More offshore drilling makes all the sense in the world if the planet is indeed threatened by the evils of coal. Burning natural gas is less greenhouse gas intensive than burning coal. Even better, combined-cycle power plants are far more energy efficient than coal-fired power plants. If one really wants to reduce our national carbon footprint, the cheapest, quickest way to do so would be to increase America’s supply of natural gas and to build the high-efficiency power plants that can utilize this fuel.
Should this administration cheerfully and willingly support offshore drilling, they deserve applause. Unfortunately, the President has heretofore only paid lip-service to offshore drilling, even as his Interior Department has quietly placed obstacles in the way of tapping offshore energy reserves, such as leasing the rights to an important oil/gas field off the coast of Virginia. The President said that he is in favor of “… making tough decisions about opening new offshore areas for oil and gas development.” The salient question would seem to be: is the President actually going to make “tough decisions,” or will he choose to perpetuate a regulatory environment where such decisions are effectively impossible to make?

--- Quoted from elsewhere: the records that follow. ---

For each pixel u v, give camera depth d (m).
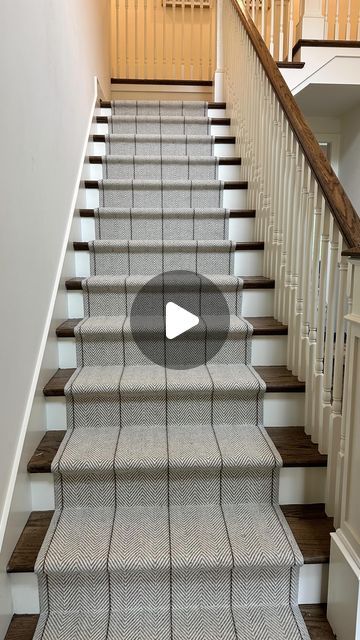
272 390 1.74
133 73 4.75
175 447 1.60
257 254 2.39
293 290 1.87
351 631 1.17
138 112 3.52
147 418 1.76
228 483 1.55
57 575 1.29
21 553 1.32
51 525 1.43
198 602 1.33
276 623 1.27
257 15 3.78
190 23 4.70
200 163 2.93
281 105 1.91
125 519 1.47
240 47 2.93
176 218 2.55
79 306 2.17
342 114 3.86
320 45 2.98
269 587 1.34
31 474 1.50
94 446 1.60
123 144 3.09
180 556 1.30
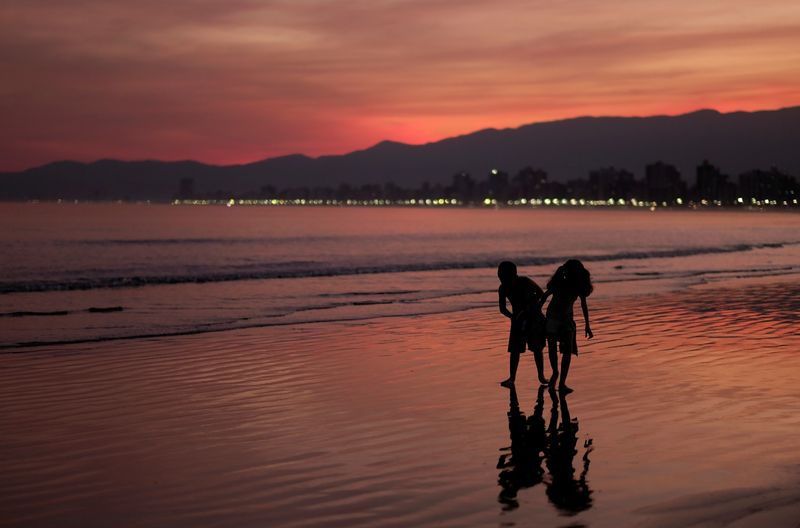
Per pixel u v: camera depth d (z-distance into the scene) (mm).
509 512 6227
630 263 43562
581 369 12602
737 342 15414
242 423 9289
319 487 6902
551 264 43562
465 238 94125
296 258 53594
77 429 9070
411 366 13219
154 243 78438
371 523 6039
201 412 9883
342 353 14625
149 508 6410
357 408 10039
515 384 11555
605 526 5867
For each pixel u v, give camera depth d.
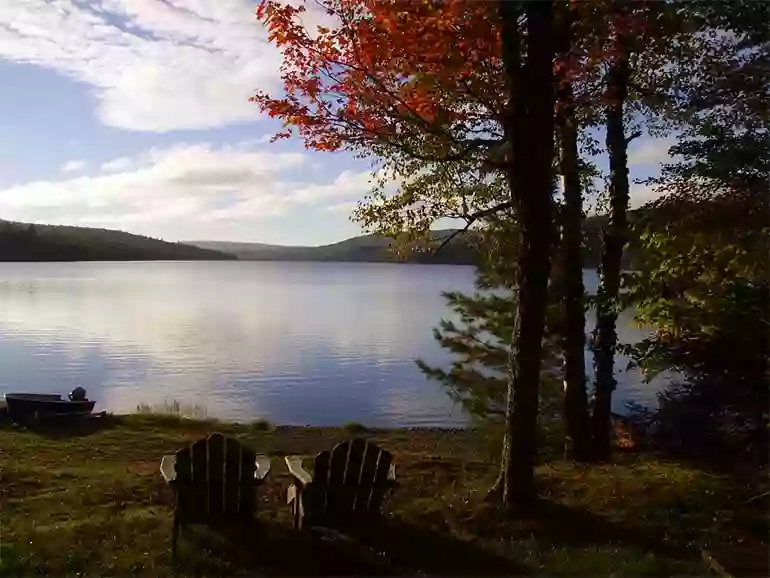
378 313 71.19
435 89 8.11
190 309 76.00
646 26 7.97
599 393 11.93
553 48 7.50
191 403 26.70
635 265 9.29
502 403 12.48
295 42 8.13
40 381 31.31
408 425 22.84
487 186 10.76
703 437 9.68
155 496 9.04
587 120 11.38
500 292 12.73
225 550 6.51
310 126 8.45
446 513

This administration can provide vocal support for nuclear power and offshore drilling, but – absent actual action – that rhetoric won’t mean a thing. Global warming hysteria has spurred multiple responses at the state and regional level. The states, in turn, are simply reacting to this supposed threat using every unit of government available, save Congress.
There is a good deal of bureaucratic inertia still in play here, in other words. Halting the global warming juggernaut, much less trying to throw it into reverse gear, will take an awful lot of work. Global warming is far from dead, but the fact that someone like Walter Russell Mead recognizes that its vital signs are dropping is good news indeed.